Tuesday, July 22, 2014

Ends & Means - Yudhisthira at crosshair


Ends & Means – Yudhisthira at crosshair

Ashwatthama hato iti, Narova kunjarova’ (Ashwatthama is dead, but I am not sure man or elephant). These lines spoken by Yudhisthira, the eldest of the Pandavas, the embodiment of truthfulness, the beacon of justice is a landmark moment in The Mahabharata.

To stop an unstoppable and rampaging Dronacharya, the Teacher himself, Lord Krishna devised a devious design. A design to convey to inaccurate news about Dronacharya’s son Ashwatthama’s demise. But the infallible Ashwatthama’s death was a news his father wouldn’t believe, unless and here comes the caveat, it was conveyed by the man who was the epitome of truth, Yudhisthira.

The information was not to be the entire truth because an elephant bearing the name Ashwatthama would be killed by Bheema. Only Yudhisthira who had vowed never to utter a lie could convey such news and kill the morale of Dronacharya leading to his ultimately getting killed by Dristadyumna.

And Yudhisthira did exactly that. It is also believed that when he said those lines, he mumbled through the second part of the sentence so that the meaning was drowned in the noise of the battlefield. Thus a deceit resulted in defeat of a major stumbling block for the Pandavas.

This is a unique moral or ethical dilemma. To achieve the end, that is killing of a powerful warrior, one who has been your guru, yet one who sided with the wrong, is wrongful means, if this is to be classified as one, justified.

Everything of course is not fair in love and war as the cliché would want to have us believe.

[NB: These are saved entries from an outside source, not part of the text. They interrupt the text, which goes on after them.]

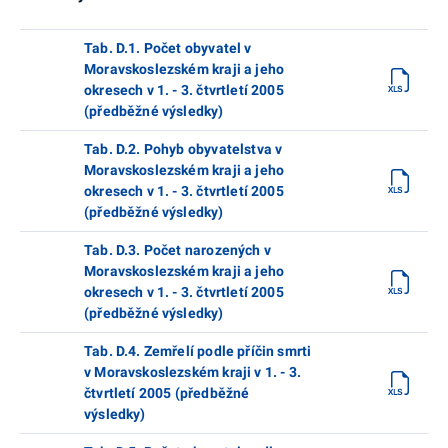
Tab. D.1. Počet obyvatel v
Moravskoslezském kraji a jeho
okresech v 1. - 3. čtvrtletí 2005
(předběžné výsledky)
Tab. D.2. Pohyb obyvatelstva v
Moravskoslezském kraji a jeho
okresech v 1. - 3. čtvrtletí 2005
(předběžné výsledky)
Tab. D.3. Počet narozených v
Moravskoslezském kraji a jeho
okresech v 1. - 3. čtvrtletí 2005
(předběžné výsledky)
Tab. D.4. Zemřelí podle příčin smrti
v Moravskoslezském kraji v 1. - 3.
čtvrtletí 2005 (předběžné
výsledky)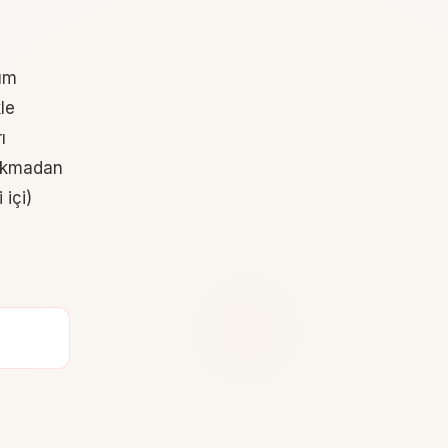
ium
kle
ı
çıkmadan
 içi)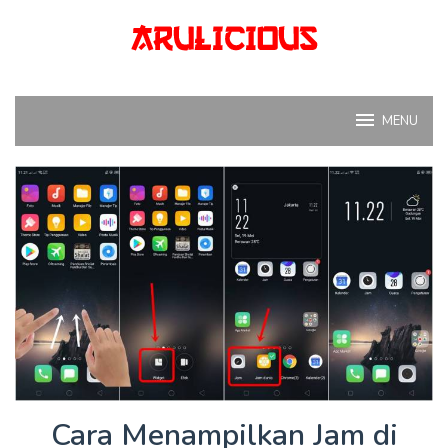
Skip
to
content
MENU
Cara Menampilkan Jam di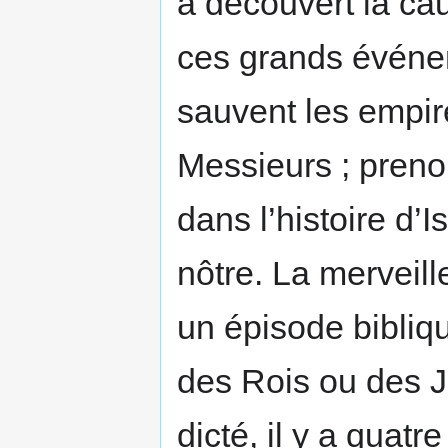
à découvert la ca
ces grands événe
sauvent les empire
Messieurs ; prenon
dans l’histoire d’
nôtre. La merveil
un épisode bibliq
des Rois ou des J
dicté, il y a quatr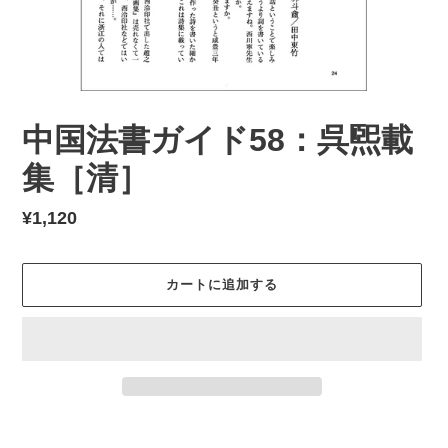
中国法書ガイド58：呉煕載
集［清］
通
¥1,120
常
価
カートに追加する
格
カ
ー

The Mahabharata was all about the victory of good over evil, satya over asatya, dharma over adharma. While the Kauravas stood for all things evil, Pandavas were symbolic of goodness. But in order to achieve the victory are means of lesser importance?

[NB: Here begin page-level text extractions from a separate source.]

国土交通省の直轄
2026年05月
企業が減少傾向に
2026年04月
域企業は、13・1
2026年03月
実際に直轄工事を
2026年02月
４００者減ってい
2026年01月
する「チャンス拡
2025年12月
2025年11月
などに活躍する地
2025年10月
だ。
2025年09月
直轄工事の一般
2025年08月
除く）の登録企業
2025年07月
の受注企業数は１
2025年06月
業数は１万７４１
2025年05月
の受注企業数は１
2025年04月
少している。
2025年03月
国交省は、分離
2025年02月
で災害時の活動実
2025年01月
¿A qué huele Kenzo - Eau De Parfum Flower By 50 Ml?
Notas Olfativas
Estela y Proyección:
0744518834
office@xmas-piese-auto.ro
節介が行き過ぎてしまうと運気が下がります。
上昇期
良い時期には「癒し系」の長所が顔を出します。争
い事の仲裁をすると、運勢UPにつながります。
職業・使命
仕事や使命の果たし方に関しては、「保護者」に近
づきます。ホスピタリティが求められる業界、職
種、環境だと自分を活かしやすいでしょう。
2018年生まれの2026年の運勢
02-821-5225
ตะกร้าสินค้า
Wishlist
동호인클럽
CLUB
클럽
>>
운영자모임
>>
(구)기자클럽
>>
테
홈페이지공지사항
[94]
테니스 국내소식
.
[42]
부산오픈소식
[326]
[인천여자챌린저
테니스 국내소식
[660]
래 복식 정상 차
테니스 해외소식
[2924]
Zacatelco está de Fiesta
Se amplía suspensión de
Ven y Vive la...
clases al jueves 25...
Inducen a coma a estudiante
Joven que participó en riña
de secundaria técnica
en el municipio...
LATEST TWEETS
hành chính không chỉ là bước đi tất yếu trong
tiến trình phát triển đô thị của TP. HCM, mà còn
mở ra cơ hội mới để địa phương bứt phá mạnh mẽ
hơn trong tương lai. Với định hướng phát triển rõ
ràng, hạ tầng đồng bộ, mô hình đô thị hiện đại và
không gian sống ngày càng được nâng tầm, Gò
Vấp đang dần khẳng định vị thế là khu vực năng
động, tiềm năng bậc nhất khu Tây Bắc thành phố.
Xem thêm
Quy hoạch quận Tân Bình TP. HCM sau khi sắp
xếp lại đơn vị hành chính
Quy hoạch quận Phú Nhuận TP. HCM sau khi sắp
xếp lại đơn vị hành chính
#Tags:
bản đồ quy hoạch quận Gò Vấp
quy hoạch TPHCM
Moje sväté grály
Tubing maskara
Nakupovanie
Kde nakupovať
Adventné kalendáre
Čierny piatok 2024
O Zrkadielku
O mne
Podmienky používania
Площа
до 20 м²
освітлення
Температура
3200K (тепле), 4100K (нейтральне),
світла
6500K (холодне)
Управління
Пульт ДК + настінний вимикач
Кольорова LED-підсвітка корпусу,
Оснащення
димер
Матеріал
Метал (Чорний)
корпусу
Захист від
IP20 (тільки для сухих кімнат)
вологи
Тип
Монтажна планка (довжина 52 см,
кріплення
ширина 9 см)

We may view this situation through few ethical theories. Deontologism or Kantian Deontologism which says that rightness or wrongness is independent of consequence would be against the ‘lie’ of Yudhisthira. Could Yudhisthira have acted based on Moral Absolutism, which would mean that he would get to tell the ‘truth’ and something else or someone else would have stopped Dronacharya.

While the same Yudhisthira viewed through virtue ethics would come as a praiseworthy person, justification of his action could be provided by utilitarianism which believes in greatest good to greater number (in this case the people of the state who were under misrule of Kauravas). Such could be justified with ethical realism too which suggests choosing the lesser evil (in this case the obfuscation).

This mythological legend has bearing on our everyday lives. Just think about the cover and overt lies that we speak each day. On a greater scale, the lies or as many would like to listen ‘being economical with truth’, the leaders (business and political particularly) emanate and its bearing on the stakeholders is something that needs to be pondered on. The ethical dilemma is sometimes lesser and sometimes greater during such an act.

Pandavas won the war. Truth triumphed. Lord Krishna had no ethical dilemma for him the end was important not the means. What bearing it had on him is a different debate. However following the act, Yudhisthira’s chariot which galloped above the ground got grounded.

1 comment:

  1. Yudhisthira was the sole Pandava prince, who left to his heavenly abode in his physical form, the rest faced death on the way. Once in heaven, he had to face the abominable torment of hell, for a few minutes, owing to that lie, regarding the killing of Ashwatthma.